Credit Suisse to move jobs to India
The investment bank is planning to move up to a thousand IT posts in an attempt to cut costs, reports Nabanita Sircar.india Updated: Feb 16, 2006 19:55 IST
Investment bank Credit Suisse is planning to move up to a thousand British and American IT posts to India in an attempt to cut costs.
Hundreds of staff at the Swiss bank's Canary Wharf headquarters in London and at offices across New York could be affected by the move.
The investment bank, which is preparing to float its Winterthur insurance business in the second-half of the year, will ask some staff to relocate, although the majority of the jobs will be filled from India's graduate community.
The new staff would carry out IT roles from back office to application building, working with staff around the world through dedicated servers. Although a final decision to "push the button" has yet to be made, it is understood plans are at a fairly advanced stage.
Credit Suisse's global technology and operations division, run by Eileen Murray, has already briefed a number of key suppliers to ask them to carry out "reconnaissance missions" to help them set up shop in India.
Providers including leading technology firms and property consultants have been asked to come up with detailed costs of carrying out such a move. A Credit Suisse spokesman said last night: "Credit Suisse operates in a highly competitive industry. As part of our commitment to clients and shareholders, we constantly explore new innovative sourcing opportunities."
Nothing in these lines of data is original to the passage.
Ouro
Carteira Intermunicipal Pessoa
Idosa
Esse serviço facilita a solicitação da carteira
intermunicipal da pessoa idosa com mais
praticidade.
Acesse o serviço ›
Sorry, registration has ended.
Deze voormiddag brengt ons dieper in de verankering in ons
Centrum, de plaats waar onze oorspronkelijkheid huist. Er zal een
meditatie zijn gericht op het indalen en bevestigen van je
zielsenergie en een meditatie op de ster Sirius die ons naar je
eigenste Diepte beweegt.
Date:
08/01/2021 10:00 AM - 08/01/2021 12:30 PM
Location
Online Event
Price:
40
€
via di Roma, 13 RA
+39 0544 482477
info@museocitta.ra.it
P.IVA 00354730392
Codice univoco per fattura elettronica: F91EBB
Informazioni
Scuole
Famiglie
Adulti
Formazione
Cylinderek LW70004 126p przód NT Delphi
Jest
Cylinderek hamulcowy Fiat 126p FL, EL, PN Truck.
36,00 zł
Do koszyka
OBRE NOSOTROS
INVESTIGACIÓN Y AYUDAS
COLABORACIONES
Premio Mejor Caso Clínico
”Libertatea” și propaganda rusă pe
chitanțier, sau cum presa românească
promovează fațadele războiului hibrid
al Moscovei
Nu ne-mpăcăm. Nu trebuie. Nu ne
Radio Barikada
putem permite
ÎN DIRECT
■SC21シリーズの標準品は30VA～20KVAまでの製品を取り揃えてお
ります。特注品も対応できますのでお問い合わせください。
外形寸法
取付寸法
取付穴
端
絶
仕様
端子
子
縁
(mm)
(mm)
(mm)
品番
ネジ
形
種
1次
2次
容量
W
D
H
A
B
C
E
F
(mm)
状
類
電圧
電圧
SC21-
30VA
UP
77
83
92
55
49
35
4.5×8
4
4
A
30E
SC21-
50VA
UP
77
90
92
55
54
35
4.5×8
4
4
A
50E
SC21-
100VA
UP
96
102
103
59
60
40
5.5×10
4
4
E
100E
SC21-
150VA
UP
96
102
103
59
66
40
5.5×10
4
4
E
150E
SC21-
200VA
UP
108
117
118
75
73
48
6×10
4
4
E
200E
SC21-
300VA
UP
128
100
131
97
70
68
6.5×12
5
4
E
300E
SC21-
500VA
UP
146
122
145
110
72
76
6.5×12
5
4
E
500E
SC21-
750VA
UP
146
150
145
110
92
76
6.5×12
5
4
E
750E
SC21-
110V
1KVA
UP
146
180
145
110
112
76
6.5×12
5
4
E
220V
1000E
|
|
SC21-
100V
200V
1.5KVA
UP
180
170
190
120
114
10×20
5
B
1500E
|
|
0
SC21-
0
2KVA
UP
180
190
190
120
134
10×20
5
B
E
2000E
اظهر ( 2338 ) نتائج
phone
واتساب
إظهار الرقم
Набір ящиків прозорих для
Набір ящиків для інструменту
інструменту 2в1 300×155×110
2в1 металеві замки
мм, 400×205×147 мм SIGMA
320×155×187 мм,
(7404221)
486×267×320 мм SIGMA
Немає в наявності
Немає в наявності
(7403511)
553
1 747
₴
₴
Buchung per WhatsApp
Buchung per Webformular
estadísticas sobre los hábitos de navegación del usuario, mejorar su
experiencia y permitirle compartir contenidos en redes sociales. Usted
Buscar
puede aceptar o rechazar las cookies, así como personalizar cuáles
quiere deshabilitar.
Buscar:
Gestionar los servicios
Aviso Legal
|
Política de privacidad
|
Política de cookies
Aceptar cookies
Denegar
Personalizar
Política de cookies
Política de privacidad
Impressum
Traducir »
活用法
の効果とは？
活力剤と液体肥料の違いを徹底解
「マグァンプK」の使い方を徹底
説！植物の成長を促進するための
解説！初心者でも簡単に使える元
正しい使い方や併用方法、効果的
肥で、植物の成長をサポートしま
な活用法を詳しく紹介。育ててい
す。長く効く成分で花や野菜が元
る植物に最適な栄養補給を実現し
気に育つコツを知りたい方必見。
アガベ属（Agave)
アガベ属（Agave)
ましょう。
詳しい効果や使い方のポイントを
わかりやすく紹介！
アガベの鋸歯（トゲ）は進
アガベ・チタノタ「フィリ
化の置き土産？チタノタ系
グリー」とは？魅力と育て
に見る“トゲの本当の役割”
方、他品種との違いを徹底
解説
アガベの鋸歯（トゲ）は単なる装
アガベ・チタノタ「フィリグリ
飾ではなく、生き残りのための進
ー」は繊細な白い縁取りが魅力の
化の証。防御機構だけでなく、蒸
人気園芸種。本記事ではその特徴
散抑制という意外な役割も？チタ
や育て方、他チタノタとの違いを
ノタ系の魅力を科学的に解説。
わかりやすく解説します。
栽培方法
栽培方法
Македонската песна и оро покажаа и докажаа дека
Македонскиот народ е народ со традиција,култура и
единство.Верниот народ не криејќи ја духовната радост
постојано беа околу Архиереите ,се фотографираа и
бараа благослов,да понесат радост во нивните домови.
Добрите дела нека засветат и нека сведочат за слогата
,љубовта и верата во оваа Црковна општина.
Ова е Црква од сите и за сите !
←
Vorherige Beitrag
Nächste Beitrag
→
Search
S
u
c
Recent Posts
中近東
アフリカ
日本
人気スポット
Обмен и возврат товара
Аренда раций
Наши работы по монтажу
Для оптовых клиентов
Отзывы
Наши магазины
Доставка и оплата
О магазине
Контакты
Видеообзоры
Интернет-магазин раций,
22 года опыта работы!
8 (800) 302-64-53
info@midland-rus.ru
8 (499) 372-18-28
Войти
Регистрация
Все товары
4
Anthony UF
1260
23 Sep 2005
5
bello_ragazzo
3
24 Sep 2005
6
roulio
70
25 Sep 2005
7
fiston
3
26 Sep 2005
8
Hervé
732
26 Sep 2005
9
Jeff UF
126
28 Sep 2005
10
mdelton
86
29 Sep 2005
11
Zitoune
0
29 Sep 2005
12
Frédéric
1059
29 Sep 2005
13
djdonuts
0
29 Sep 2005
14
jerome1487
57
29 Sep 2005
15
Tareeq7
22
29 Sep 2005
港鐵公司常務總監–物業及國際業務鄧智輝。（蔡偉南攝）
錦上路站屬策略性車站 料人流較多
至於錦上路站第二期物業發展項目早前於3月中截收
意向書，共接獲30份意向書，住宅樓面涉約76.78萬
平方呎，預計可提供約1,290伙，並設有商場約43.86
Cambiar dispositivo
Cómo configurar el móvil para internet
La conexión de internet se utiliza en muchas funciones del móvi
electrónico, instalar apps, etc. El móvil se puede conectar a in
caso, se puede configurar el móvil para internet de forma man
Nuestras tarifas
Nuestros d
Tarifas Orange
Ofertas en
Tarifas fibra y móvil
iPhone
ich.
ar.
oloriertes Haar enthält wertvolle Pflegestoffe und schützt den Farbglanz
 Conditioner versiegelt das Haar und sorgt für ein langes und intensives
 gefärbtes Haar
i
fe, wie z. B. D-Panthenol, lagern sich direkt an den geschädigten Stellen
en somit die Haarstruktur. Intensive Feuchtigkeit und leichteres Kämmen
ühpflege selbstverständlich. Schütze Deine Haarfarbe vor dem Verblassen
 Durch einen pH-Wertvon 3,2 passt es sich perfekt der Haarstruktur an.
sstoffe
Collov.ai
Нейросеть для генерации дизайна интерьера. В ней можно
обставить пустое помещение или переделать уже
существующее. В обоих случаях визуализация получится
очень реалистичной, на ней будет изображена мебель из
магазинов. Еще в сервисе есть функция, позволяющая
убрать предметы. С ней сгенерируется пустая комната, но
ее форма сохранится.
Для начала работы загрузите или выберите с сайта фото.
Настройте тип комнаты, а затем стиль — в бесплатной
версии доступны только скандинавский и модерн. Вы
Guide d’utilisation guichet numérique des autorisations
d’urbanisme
Declining to comment specifically on India, he added: "We review opportunities, particularly those that will allow us to continue to provide superior service to our clients, while driving cost savings for our shareholders."
If the final decision is made to move the posts, Credit Suisse will be following in the footsteps of a number of British financial institutions.
News of the potential passage to India emerged as Credit Suisse unveiled a 26 per cent rise in costs in the fourth quarter, with net profits of Sfr1.1 billion at the low end of analyst expectations.